Estava cercada de livros. Muitos, com certeza, mais antigos que o próprio país. Muitos, mais valiosos que a casa inteira. Quantos e quantos passaram os dedos por aquelas fileiras intermináveis. Quantos não sonharam em sentar naquela cadeira. Ela, resoluta, a primeira. O silêncio da sala ensurdecia. Já tinha perdido a noção do tempo que olhava fixamente para aquele telefone com data de 1906. Pensou em quantos presidentes despejaram naquele objeto oval suas bactérias, encostando seus lábios sórdidos. Quanto ela sonhou em estar ali. Nem imaginava que seria seu pior pesadelo.
Trimmmmmm.
– Alô?
– Alô, companheira.
– Poxa vida. Você viu o que tá acontecendo.
– Calma, companheira. Calma.
– Pois é. Tão querendo até cortar minha segurança. Você falou que nada ia acontecer.

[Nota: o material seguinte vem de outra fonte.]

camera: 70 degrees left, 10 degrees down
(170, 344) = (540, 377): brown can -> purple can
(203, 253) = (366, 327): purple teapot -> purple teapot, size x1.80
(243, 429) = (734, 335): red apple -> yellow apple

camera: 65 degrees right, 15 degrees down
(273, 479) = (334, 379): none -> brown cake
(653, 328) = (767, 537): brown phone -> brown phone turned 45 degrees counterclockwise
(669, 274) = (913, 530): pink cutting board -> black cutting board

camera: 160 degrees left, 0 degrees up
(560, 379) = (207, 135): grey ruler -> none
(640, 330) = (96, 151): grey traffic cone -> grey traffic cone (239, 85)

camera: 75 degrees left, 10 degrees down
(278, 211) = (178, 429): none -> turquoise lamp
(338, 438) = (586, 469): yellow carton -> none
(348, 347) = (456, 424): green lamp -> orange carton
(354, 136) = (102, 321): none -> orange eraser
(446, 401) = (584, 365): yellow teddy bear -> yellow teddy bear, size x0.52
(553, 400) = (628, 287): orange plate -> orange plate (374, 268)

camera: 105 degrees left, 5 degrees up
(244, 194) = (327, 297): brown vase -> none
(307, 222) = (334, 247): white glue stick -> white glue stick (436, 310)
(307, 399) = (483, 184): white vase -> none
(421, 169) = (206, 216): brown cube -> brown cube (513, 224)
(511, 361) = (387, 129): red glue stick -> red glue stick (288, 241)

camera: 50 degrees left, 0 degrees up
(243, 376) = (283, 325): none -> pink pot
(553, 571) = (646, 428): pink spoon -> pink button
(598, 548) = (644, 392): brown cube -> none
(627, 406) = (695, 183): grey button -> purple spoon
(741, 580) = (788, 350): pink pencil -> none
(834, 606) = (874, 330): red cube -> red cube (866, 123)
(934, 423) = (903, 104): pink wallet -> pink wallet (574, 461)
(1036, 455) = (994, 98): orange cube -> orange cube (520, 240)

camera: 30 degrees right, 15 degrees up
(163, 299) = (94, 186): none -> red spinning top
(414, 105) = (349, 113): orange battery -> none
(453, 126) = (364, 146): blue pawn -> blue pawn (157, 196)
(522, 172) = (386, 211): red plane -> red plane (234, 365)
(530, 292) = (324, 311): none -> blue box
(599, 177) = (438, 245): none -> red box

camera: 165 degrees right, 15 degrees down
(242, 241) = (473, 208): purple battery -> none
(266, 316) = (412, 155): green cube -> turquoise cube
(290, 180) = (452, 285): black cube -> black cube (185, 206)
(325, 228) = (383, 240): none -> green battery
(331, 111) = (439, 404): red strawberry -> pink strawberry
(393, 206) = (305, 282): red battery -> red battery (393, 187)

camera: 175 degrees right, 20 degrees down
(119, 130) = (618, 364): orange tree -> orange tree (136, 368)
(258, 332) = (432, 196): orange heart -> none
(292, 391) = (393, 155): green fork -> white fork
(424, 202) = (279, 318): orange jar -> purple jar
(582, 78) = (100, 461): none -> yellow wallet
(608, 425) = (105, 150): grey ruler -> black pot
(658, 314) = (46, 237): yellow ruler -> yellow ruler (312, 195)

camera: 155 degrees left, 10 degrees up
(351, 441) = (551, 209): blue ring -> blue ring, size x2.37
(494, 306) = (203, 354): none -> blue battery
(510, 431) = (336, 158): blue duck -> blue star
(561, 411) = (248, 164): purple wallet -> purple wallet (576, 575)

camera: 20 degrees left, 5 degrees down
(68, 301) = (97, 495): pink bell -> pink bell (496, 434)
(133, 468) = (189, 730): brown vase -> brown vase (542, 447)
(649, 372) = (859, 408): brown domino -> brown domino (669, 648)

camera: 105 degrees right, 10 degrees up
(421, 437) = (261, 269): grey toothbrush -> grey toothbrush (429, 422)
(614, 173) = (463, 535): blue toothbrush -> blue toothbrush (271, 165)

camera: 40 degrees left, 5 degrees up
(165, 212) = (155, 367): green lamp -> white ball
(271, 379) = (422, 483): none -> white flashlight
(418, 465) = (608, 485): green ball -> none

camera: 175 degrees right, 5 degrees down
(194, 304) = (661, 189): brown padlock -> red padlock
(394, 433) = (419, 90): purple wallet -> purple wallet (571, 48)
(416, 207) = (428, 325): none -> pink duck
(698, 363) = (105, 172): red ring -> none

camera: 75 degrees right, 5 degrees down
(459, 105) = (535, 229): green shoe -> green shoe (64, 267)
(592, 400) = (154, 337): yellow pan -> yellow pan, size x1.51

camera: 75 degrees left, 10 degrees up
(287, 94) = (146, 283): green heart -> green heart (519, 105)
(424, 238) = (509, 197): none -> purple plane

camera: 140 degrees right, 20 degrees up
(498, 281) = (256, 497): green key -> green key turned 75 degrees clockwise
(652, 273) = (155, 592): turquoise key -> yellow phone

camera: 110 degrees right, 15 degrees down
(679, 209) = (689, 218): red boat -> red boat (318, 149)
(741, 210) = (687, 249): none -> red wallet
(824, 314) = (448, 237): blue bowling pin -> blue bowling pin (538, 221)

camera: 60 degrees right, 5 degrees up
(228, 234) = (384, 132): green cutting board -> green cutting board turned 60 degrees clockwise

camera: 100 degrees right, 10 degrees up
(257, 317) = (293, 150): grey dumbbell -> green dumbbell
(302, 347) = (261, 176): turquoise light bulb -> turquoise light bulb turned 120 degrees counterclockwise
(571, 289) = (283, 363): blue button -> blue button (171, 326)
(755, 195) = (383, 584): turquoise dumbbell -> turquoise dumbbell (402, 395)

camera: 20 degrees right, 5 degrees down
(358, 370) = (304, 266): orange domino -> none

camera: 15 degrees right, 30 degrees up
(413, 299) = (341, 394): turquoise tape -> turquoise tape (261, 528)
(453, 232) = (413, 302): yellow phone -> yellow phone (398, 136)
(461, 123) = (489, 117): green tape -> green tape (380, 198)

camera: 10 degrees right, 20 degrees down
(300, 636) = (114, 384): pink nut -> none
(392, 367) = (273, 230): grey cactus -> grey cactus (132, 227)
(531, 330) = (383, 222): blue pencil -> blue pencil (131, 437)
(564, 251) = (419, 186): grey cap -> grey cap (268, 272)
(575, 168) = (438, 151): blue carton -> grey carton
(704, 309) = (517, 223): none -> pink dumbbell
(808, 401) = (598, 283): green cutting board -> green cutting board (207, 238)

– Fica tranquila. E não vai. Na política a gente aprende que tem uma hora que é necessário perder. E a hora da gente perder é agora. Ficar de fora, numa hora de tantos problemas, é importante.
– Você sabia disso desde o início, né.
– Companheira. Nunca pensei que chegasse a esse ponto. Lá, em 2013, quando você resolveu sair em meu lugar, eu te avisei que você tava cercada de cobras. Você não me escutou. Mas tudo bem. Deixa eu desligar, que tão me ligando na outra linha.
– Beijo. Não me abandona.
– Nunca.
Ele desliga. Telefone sem fio toca sem parar. Fazia frio no litoral. Em frente à grande parede de vidro, ele fica olhando as ondas arrebentando, enrolado num cobertor. O telefone para. Alívio. Às vezes é bom não pensar em nada. Só ficar ali, escutando o embalar das ondas do mar.
Trimmmmmm. Trimmmmmm.
Trimmmmmm. Trimmmmmm.
– Alô?
– Chefe. É o JB.
– Fala, companheiro.
– É pra soltar a carta agora?
– Não, meu companheiro. Tenha calma. No jogo, quando você sabe que vai ganhar, deixa as apostas aumentarem. Dê mais rações aos porcos. E Como diria lá na minha terrinha… vingança… é uma rapadura que se lambe fria.